# Text to read
○ ○ ○ ○ ○ ○ ○

We require a deposit in advance of service that is equal to one week's fees. We hold that deposit until service ends and then we apply it back to the account as a refundable credit.

We require that deposit even if the client is going to pay by credit card.

Requiring a deposit works for us because we bill weekly and the deposit amount is relatively small compared to the cost of service per month.

We have to bill weekly for service from a cash flow standpoint because here in the People's Republik of Kalifornia we have to pay our caregivers weekly.

People can decide to pay a deposit or they can go elsewhere to another company. We hold the line on that because we have found that a prospective client's refusal to pay a deposit is a foreshadowing of collection problems down the road. Most top-shelf companies in our industry require deposits.

If your SaaS service is a B2B product, it may be able to switch to a credit card approach if the clients are primarily small businesses. If the clients are primarily large companies, I speculate that the clients will not want to use a credit card for payment.

Why not just bill in advance for your services, say, a month in advance? That way, you're always working off what is basically a deposit.

○ ○ ○ ○ ○ ○ ○

# To-do list
1. According to the post on service deposits, why does the business bill its clients weekly?
2. Write what comes next in the post on service deposits, starting after its final sentence.
The records have no role in this work.

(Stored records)
○ ○ ○ ○ ○ ○ ○

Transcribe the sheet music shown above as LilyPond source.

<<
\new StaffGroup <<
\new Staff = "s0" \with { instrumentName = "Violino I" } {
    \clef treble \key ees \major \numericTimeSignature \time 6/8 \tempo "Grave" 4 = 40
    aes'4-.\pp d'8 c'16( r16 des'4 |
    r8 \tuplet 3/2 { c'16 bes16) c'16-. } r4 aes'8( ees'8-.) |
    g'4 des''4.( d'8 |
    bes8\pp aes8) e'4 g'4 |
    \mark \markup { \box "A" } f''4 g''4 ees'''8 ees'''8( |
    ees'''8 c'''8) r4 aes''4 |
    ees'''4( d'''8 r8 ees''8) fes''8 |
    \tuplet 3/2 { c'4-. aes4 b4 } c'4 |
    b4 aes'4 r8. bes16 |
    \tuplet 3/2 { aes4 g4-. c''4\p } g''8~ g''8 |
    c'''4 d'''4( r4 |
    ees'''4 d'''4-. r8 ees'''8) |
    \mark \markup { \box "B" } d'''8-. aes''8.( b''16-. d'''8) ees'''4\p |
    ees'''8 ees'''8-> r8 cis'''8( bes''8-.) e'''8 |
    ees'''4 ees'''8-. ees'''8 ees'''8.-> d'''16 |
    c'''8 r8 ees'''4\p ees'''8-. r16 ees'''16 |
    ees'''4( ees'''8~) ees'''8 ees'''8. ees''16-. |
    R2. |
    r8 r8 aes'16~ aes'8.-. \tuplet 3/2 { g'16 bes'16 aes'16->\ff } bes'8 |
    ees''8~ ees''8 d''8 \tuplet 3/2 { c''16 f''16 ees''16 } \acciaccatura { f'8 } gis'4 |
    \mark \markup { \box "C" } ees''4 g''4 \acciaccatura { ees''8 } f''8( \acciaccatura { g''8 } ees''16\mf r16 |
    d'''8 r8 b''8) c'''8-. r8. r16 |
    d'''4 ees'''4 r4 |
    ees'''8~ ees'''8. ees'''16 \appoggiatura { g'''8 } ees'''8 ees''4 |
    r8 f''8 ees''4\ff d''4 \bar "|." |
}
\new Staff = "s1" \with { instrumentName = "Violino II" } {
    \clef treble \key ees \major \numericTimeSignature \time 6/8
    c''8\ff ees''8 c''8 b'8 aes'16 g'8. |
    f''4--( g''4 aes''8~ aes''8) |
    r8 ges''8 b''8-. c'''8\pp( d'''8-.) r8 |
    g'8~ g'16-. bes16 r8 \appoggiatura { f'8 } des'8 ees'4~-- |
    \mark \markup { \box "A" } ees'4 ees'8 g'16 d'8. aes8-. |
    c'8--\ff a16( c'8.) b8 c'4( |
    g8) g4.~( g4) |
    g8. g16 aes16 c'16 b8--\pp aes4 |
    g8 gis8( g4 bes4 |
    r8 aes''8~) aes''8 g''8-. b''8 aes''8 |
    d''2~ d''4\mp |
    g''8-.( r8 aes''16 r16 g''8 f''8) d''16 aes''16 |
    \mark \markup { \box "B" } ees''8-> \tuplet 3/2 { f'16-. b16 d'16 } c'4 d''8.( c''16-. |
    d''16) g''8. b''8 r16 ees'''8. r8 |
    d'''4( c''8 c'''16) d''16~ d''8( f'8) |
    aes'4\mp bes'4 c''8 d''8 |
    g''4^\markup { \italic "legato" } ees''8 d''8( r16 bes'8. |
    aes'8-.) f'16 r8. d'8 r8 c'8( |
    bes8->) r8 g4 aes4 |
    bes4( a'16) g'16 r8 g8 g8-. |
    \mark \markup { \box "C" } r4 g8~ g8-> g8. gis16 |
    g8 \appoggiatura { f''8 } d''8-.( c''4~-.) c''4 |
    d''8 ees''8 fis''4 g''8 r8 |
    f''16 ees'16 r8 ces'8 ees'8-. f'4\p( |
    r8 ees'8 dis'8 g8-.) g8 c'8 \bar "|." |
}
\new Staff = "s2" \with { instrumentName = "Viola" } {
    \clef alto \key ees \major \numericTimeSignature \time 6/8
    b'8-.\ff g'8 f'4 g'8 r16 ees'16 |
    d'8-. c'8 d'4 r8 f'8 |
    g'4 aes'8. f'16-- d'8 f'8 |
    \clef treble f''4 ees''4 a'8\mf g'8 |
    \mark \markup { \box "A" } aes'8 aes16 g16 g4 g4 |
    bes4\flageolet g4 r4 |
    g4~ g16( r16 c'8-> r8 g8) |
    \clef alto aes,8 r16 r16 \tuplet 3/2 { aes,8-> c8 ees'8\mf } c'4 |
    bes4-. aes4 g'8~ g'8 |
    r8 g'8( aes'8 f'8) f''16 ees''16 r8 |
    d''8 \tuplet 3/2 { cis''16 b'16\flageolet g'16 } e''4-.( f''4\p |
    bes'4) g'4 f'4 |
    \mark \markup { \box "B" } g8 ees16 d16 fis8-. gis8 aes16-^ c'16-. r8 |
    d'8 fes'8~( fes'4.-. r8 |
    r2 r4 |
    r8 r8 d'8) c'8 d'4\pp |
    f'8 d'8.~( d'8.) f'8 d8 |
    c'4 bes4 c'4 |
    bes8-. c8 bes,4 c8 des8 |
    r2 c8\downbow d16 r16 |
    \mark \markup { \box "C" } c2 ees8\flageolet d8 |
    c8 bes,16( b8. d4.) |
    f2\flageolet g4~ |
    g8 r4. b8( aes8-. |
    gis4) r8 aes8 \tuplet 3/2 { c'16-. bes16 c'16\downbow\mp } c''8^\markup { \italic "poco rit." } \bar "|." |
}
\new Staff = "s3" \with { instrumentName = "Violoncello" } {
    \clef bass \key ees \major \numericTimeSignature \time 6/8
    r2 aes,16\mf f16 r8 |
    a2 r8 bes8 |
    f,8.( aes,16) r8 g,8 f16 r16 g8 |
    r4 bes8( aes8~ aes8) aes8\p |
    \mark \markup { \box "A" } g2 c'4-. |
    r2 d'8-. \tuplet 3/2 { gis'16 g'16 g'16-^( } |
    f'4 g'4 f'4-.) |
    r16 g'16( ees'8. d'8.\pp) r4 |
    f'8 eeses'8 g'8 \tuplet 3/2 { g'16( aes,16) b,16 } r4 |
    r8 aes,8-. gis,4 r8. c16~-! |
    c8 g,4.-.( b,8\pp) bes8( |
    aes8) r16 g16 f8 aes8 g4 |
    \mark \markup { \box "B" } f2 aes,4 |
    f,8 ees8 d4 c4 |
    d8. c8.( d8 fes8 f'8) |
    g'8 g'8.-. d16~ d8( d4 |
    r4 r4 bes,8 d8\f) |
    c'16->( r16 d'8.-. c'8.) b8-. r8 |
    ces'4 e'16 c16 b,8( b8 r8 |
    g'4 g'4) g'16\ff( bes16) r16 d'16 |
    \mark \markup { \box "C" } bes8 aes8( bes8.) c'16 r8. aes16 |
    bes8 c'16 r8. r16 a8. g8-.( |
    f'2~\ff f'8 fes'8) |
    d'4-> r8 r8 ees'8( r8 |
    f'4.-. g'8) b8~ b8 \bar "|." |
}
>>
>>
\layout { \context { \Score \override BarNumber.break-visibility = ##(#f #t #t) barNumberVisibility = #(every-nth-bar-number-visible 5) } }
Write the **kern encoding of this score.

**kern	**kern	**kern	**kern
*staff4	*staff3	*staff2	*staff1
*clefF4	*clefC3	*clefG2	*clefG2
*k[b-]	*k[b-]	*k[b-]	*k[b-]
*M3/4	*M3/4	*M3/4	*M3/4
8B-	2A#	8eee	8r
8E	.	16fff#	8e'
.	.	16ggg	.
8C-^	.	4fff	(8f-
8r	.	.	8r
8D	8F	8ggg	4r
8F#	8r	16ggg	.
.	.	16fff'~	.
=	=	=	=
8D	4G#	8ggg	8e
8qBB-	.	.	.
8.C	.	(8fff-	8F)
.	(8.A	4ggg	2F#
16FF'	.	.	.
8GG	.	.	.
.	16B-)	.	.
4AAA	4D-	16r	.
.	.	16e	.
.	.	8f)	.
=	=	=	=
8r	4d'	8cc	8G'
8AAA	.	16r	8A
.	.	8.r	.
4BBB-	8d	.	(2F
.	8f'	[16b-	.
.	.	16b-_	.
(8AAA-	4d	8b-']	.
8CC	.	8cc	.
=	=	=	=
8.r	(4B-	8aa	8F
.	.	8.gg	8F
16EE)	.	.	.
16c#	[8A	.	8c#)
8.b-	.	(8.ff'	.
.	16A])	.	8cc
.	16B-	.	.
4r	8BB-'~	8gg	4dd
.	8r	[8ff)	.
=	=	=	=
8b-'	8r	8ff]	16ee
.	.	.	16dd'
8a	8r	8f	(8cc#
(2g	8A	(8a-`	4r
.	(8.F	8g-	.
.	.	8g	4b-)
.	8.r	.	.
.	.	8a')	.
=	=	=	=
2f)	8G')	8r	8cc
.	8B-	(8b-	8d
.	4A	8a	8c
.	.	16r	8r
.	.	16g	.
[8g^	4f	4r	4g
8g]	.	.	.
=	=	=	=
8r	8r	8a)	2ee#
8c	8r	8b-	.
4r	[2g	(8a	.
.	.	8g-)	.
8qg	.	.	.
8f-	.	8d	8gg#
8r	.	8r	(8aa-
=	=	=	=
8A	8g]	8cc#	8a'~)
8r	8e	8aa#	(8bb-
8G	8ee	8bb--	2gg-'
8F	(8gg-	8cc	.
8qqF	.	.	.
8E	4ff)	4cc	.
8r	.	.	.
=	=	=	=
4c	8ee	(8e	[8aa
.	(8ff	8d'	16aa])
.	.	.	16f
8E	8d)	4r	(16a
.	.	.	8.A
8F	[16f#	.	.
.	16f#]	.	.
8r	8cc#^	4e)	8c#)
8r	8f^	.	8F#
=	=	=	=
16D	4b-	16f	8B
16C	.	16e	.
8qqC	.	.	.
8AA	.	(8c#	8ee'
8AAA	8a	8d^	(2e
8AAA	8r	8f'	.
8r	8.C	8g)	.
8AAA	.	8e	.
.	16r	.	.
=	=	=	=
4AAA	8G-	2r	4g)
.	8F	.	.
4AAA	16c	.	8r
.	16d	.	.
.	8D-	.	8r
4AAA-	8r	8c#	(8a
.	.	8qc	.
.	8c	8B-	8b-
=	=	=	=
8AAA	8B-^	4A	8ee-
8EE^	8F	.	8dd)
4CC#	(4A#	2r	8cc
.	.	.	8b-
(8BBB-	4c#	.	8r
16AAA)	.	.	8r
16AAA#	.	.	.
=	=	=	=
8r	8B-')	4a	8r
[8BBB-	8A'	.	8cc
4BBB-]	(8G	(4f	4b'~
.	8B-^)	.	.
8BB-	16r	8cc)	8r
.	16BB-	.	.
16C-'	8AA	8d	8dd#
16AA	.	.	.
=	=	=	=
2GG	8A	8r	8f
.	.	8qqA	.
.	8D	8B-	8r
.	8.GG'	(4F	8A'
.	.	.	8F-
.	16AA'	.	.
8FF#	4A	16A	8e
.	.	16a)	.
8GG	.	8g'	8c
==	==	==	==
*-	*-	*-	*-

○ ○ ○ ○ ○ ○ ○

# Exercise results
1. The business bills weekly for cash flow reasons. Where it operates, it has to pay its caregivers every week, so it needs client payments to arrive on the same schedule.

2.
answered Mar 21 '10 at 23:02
433 points
  • Thank you for sharing and I strongly agree that refusal to pay a deposit is indicative of future collection problems. Our cost structure is based on usage; I don't know the final amount to bill until the end of the month. We do take a deposit when a new client starts up but we apply it towards the monthly payments rather than retain it. We should probably change that policy. – Oleg Barshay 14 years ago


Another perspective on the usage of credit cards. Don't forget that aside from the benefits listed above, it does make things easier for the customer as well. In my old company, the owner could slap down his CC for purchases and pay instantly. If it required check or bank transfer, it had to go through Accounts Payable department first making it more difficult and time consuming. Credit card will likely save them time and money, making them more likely to make purchases frequently.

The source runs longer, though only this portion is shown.